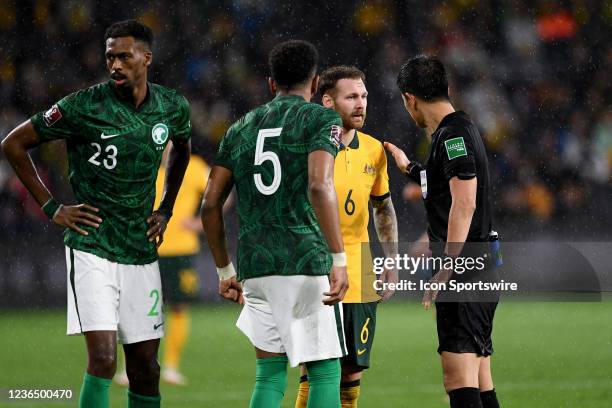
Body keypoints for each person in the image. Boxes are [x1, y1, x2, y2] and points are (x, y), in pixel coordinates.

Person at [1, 20, 191, 408]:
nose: (115, 64)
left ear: (146, 58)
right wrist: (53, 207)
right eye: (110, 57)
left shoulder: (172, 106)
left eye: (124, 56)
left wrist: (166, 208)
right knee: (104, 360)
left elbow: (182, 148)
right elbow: (14, 144)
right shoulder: (83, 105)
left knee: (146, 369)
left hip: (140, 248)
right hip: (93, 244)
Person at [201, 40, 349, 408]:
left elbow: (209, 204)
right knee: (325, 371)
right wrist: (340, 260)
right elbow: (319, 184)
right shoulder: (321, 118)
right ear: (315, 83)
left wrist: (224, 269)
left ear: (271, 84)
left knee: (269, 374)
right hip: (305, 258)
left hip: (256, 265)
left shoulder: (240, 128)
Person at [384, 56, 501, 408]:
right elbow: (445, 181)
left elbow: (464, 203)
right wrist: (410, 169)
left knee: (458, 380)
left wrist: (446, 267)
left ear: (410, 99)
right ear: (446, 89)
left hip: (466, 272)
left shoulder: (453, 135)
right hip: (480, 268)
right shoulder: (456, 131)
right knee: (480, 380)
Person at [294, 66, 398, 408]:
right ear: (328, 102)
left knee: (352, 375)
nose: (361, 104)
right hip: (314, 270)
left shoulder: (374, 150)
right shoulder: (307, 147)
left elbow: (383, 209)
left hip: (361, 271)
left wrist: (392, 261)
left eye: (364, 96)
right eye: (351, 96)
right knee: (317, 372)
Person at [114, 147, 210, 387]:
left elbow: (222, 191)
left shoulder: (194, 165)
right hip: (146, 248)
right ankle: (128, 369)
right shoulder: (142, 163)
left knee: (178, 307)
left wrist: (201, 222)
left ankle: (171, 367)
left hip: (181, 250)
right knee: (138, 309)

WHAT YOU ARE ASKED TO DO: Leave out the pictures and repeat exactly the lines from the first line of the data through the line containing "right knee: (104, 360)". Add nothing else.

ANSWER FOR THIS EXERCISE:
Body keypoints for each person in the image. Boxes are [x1, y1, x2, y2] and points are (x, y), in pixel coordinates.

Person at [1, 20, 191, 408]:
nose: (115, 64)
left ear: (146, 58)
right wrist: (53, 207)
right eye: (110, 57)
left shoulder: (172, 106)
left eye: (124, 56)
left wrist: (166, 208)
right knee: (104, 360)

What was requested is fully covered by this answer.